[[ Provided text, beginning ]]
Demographic and clinical characteristics of vancomycin-resistant enterococci-colonized patients who developed systemic vancomycin-resistant enterococci infection and those who did not.

Table 2

Antimicrobial use in vancomycin-resistant enterococci-colonized patients who developed systemic vancomycin-resistant enterococci infection and those who did not.

Table 3

Multivariate analysis of risk factors for development of vancomycin-resistant enterococci infection in patients colonized with vancomycin-resistant enterococci.

All VRE infections were treated with linezolid. No VRE-attributable deaths occurred during systemic VRE infections. However, crude mortality was higher in patients who suffered from VRE infection than those who did not (2/7 (28.6%) vs. 4/65 (6.2%), respectively; p=0.04).

DISCUSSION

Overall, 31.4% of patients admitted to our hematology/oncology ward were colonized with VRE. Colonization rates in other studies ranged from 4.7% to 38% [4,5,6,7]. Systemic VRE infections develop mostly in VRE-colonized patients [8,9], although some contrary cases may exist rarely [5,10]. In this study, about 1 in 10 VRE-colonized patients developed subsequent systemic VRE infection (9.7%). Studies evaluating cancer patients reported a range of 13% to 61% rate of progression of VRE colonization to VRE bacteremia [6,10,11,12,13].
[[ Provided text, end ]]
[[ Data to examine, beginning ]]
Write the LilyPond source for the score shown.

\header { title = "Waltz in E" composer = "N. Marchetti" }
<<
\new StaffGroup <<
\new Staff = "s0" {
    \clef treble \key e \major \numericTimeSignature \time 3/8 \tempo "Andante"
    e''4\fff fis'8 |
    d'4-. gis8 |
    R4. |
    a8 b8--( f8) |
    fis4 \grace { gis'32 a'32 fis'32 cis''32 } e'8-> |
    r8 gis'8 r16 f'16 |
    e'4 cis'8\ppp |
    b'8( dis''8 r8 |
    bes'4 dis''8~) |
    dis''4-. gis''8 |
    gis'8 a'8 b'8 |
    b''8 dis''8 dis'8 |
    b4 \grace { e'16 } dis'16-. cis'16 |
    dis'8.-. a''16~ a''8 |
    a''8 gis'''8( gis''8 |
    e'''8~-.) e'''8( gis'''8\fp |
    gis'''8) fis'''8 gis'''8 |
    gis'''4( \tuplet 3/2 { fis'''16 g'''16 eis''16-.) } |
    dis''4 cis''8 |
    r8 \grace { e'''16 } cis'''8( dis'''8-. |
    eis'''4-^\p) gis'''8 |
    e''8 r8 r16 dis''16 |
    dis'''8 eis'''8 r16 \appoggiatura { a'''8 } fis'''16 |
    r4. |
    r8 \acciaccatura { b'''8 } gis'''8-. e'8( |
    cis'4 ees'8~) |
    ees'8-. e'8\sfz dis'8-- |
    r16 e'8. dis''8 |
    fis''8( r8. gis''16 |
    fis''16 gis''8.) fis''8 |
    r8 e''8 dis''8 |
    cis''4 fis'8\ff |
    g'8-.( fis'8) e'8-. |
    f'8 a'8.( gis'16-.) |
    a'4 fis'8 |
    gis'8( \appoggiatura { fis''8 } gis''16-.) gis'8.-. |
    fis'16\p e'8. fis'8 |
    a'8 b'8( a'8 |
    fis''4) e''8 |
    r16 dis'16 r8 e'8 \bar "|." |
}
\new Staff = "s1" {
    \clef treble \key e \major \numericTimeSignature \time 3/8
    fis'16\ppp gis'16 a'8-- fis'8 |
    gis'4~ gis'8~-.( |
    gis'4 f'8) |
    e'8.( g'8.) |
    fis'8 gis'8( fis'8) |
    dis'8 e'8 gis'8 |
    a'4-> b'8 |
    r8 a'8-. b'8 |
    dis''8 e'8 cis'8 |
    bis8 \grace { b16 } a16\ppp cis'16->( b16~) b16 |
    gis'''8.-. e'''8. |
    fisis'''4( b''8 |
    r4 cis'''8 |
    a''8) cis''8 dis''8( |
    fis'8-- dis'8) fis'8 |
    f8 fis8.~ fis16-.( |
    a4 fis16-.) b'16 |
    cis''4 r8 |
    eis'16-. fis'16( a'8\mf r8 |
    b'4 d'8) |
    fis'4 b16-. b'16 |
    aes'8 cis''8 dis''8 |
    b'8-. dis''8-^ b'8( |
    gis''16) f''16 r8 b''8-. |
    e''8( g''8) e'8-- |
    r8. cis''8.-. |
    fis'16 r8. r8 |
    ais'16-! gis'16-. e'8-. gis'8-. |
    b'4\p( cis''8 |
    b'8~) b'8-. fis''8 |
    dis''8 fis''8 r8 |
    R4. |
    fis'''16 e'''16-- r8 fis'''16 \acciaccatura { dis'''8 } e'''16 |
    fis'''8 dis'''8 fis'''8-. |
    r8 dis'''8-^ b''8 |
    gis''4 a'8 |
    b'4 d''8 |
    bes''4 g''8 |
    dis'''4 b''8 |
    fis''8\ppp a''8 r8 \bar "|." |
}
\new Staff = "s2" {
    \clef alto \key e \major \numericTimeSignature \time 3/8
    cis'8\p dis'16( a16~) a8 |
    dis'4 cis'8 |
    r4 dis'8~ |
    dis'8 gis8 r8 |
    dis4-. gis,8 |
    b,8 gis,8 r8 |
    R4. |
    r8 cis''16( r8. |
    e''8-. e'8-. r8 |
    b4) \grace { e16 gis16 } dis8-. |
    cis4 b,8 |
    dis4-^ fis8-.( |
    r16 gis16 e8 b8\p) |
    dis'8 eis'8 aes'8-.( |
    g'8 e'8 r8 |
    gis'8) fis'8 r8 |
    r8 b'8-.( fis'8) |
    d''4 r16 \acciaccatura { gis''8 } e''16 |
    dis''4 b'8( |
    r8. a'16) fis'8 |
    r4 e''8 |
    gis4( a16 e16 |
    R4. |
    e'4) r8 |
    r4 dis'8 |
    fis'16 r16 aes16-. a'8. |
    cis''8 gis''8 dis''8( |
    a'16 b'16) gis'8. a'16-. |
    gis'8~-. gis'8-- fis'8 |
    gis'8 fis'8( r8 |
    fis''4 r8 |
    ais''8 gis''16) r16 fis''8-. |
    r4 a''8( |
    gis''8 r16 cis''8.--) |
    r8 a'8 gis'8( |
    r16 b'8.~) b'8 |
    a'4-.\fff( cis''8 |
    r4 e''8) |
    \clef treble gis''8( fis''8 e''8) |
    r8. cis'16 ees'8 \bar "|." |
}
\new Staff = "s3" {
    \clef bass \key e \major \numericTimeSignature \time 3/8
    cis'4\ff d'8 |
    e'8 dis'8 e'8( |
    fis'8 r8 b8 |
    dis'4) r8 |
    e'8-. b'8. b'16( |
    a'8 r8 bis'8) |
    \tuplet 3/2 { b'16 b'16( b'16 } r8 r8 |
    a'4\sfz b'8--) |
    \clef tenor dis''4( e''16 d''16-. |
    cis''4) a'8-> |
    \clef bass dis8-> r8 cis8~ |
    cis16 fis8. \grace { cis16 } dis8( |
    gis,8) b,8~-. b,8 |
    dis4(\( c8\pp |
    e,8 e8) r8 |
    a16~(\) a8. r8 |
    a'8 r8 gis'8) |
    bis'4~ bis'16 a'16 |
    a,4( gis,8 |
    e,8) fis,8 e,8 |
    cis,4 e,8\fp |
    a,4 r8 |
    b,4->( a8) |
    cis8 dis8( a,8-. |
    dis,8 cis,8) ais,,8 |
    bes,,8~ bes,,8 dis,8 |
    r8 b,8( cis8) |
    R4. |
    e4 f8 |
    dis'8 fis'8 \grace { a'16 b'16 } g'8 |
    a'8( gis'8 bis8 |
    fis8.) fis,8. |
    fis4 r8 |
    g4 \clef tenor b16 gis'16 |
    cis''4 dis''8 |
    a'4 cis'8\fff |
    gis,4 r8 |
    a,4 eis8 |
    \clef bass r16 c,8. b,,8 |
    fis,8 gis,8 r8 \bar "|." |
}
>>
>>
[[ Data to examine, end ]]
From the text on vancomycin-resistant enterococci, set down word for word the part that opens with "Overall, 31.4% of" and closes with "VRE bacteremia [6,10,11,12,13].". The items have nothing to do with the text.

Overall, 31.4% of patients admitted to our hematology/oncology ward were colonized with VRE. Colonization rates in other studies ranged from 4.7% to 38% [4,5,6,7]. Systemic VRE infections develop mostly in VRE-colonized patients [8,9], although some contrary cases may exist rarely [5,10]. In this study, about 1 in 10 VRE-colonized patients developed subsequent systemic VRE infection (9.7%). Studies evaluating cancer patients reported a range of 13% to 61% rate of progression of VRE colonization to VRE bacteremia [6,10,11,12,13].